▶ [STATED GOAL] Display every line of the data below that contains the word "does".

▶ [PROVIDED RECORDS]
%%
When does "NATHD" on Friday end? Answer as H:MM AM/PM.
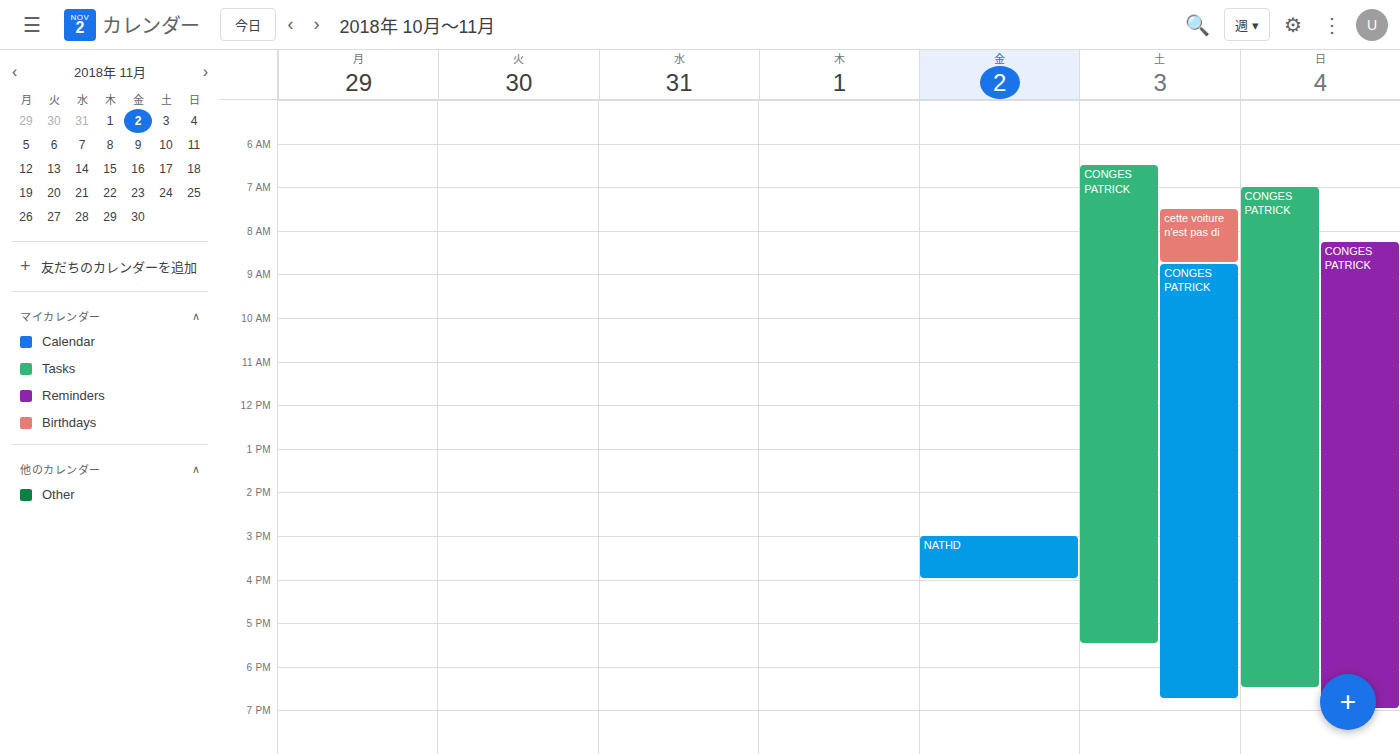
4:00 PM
%%
%%
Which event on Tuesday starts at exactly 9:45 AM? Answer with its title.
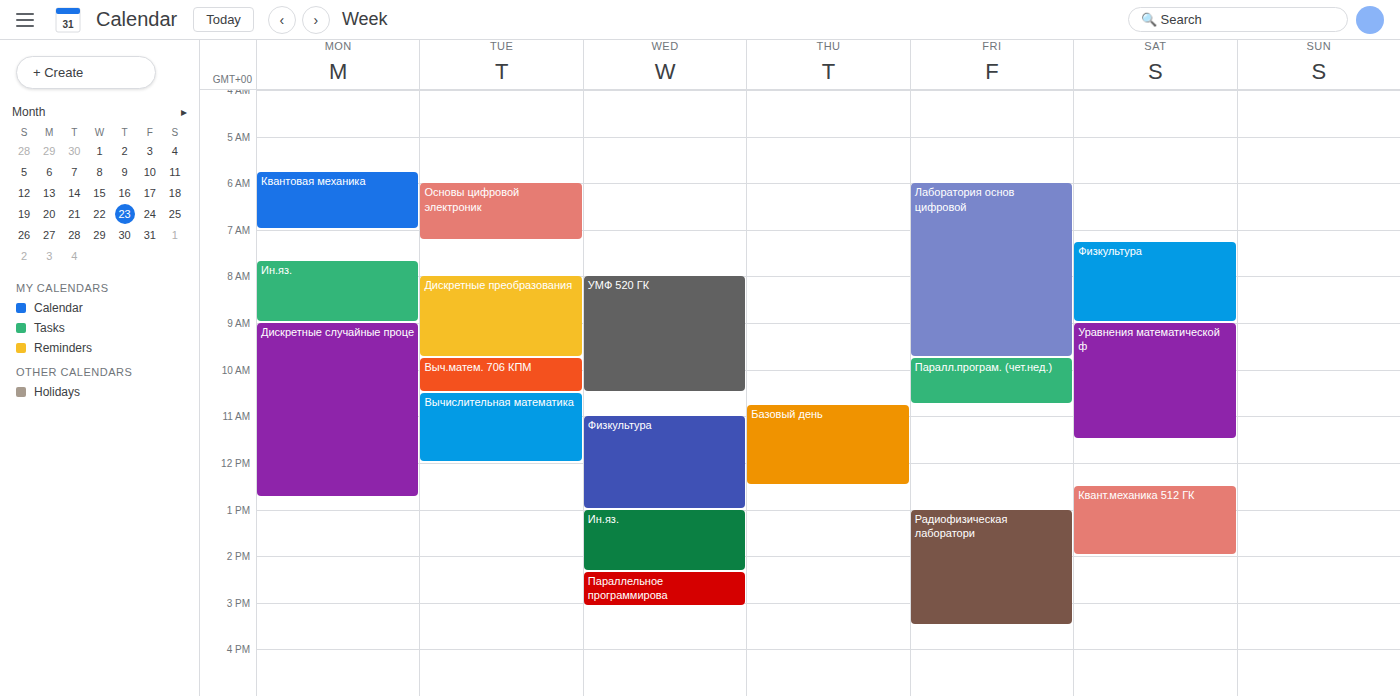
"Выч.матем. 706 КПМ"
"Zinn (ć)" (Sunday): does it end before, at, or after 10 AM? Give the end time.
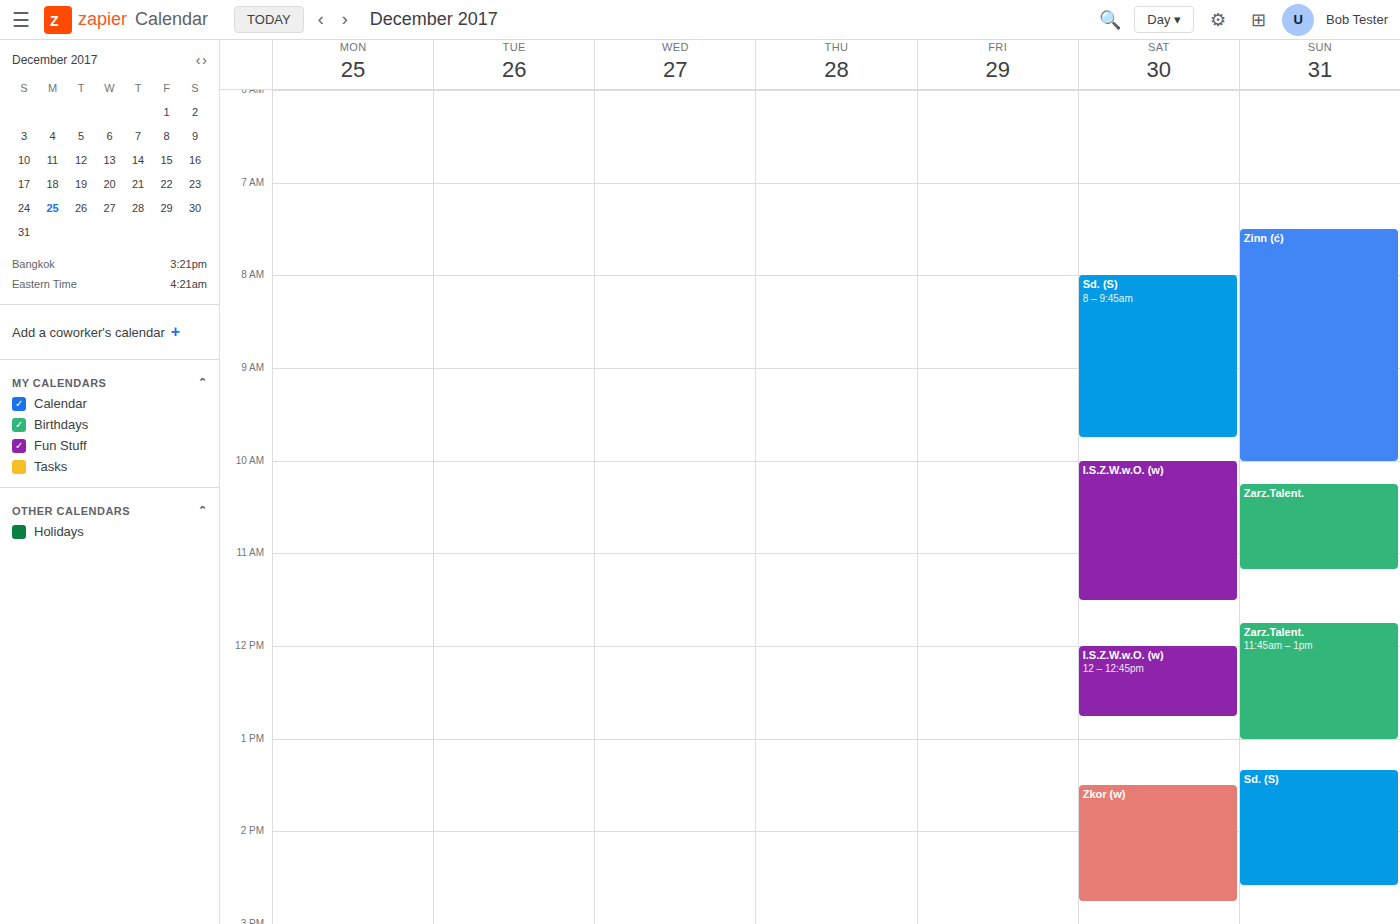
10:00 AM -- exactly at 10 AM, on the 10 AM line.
%%
▶ [REPLY]
When does "NATHD" on Friday end? Answer as H:MM AM/PM.
"Zinn (ć)" (Sunday): does it end before, at, or after 10 AM? Give the end time.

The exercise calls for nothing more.